Abstract: The CETAL PWser facility run repetition rate and peak power regimes: 10 Hz @ 45 TW and 0.1 Hz @ 1 PW delivering a full aperture size laser beam of 180 mm into the interaction chamber.
The initial control configuration of this laser in both operation regimes was made in “continuous mode” in delivering pulses and associated synchronization electrical signals. An in-house customized synchronization system was implemented to the laser system to work in order to extend the delay generation unit capabilities over shot to shot and burst modes of delivering laser pulses and synchronization signals for the diagnostics devices in the interaction chamber.
While the laser beam spatio-temporal properties can be optimized through the amplification chains of ultra-intense laser systems, the major issues are related to the beam delivery on target, where both spatial and temporal pulse structure are affected by complexity of the beam transport system. From optical compressor the laser beam is traveling under vacuum (10-6 mbar) and the inner diameters pipes are 250 mm which is quite close with beam size. To prevent the beam being clipped on mirrors beam or hitting the tube walls, a system for beam path monitoring and an active alignment system is necessary.
In this sense a semi-automated alignment system has been implemented based on dedicated control software and CCD cameras and using the motorized mounts and is presently used in daily alignment routine of the laser beam in the beam transport system.

Phase no. 19

Responsible: Dr. C. Ticos

Deadline: 10.12.2017

Title: "Measurement of the intensity of the relativistic electrons beam accelerated in plasma with a hyperintense laser"

Abstract: An essential part of electron acceleration experiments is the electron beam diagnosis. This phase presents a detailed description of the measuring devices and calibration procedures that allow absolute measurement of the charge of a relativistic electron beam emitted either by laser-plasma interaction or obtained from a linear electron accelerator.
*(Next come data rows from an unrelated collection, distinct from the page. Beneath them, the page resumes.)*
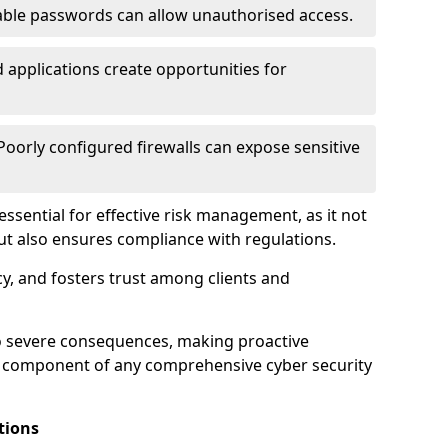
ble passwords can allow unauthorised access.
applications create opportunities for
oorly configured firewalls can expose sensitive
 essential for effective risk management, as it not
ut also ensures compliance with regulations.
cy, and fosters trust among clients and
to severe consequences, making proactive
al component of any comprehensive cyber security
tions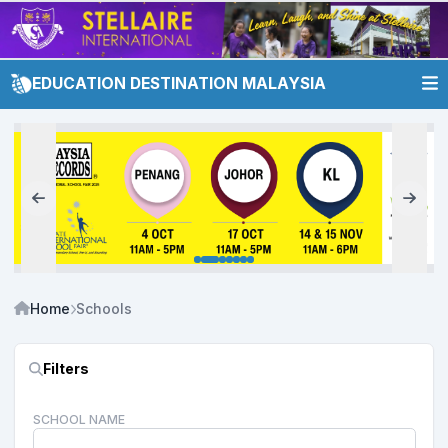
EDUCATION DESTINATION MALAYSIA
Home
Schools
Filters
SCHOOL NAME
By means of independently measured data, a direct cross-calibration of the detection systems used can be made. Three methods for diagnosing the charge of an electron beam: Faraday Cup, Current Integrator Transformer (ICT), and radiochromic film (Gafchromic EBT3) are presented. ICT is used as an absolute tool for measuring electron beam charge without any uncertainty analysis. The signal from this monitoring system can be cross-calibrated to the absolute charge measured using a Faraday cup and a radiochromic film.

Phase no. 20

Responsible: Dr. F. Spineanu

Deadline: 10.12.2017

Title: "Plasma current sheets and random accelerated elecron beams"
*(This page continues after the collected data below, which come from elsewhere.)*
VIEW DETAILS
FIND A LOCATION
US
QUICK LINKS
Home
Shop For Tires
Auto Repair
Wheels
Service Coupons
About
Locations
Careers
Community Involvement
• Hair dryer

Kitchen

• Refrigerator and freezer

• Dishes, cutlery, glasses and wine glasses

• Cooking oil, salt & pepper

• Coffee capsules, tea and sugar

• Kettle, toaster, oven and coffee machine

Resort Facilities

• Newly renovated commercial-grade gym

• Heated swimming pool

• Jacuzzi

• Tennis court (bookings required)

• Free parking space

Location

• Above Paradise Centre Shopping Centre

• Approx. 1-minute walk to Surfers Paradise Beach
Abstract: This research is devoted to one of the major themes of the experimental and applicative destination of the Lasers of high power: generation of a beam of high energy ions with an energetic spectrum of reduced dispersion. This beam is meant to be used in connection with nuclear applications. An important obstacle in attaining this goal is the spectrum of the energies of the electron component, which although are dominated by the momentum impulse they have received from the Laser pulse, are subject to instabilities and turbulence. One major problem is the generation of highly accelerated electrons in regions around X points of the reconnections. Since the cuasi-coherent structures that can be formed in plasma are transient we must study their evolution in the „tearing” instability and find, - if possible, the amount of accelerated electrons whose energies are away from the spectrum of energy of the bulk.
We have proposed an explicative structure and we have developed elements of an analytical construction destinated to this objective:
(1) The instability of a current sheet to the “tearing” process, which occurs in the magnetic reconnection
(2) The determination of the shape of the perturbation of the magnetic field during this instability, with the expectation that it will exhibit tendency to filamentation
(3) Calculation of the current of accelerated electrons, which, for an electric field higher than the critical one (Dreicer) are “runaways”.
We propose this explicative structure and its analytical methods to constitute the ground for the study of the quality of generation of a proton beam with narrow energetic width. This approach must be developed and completed with numerical investigations.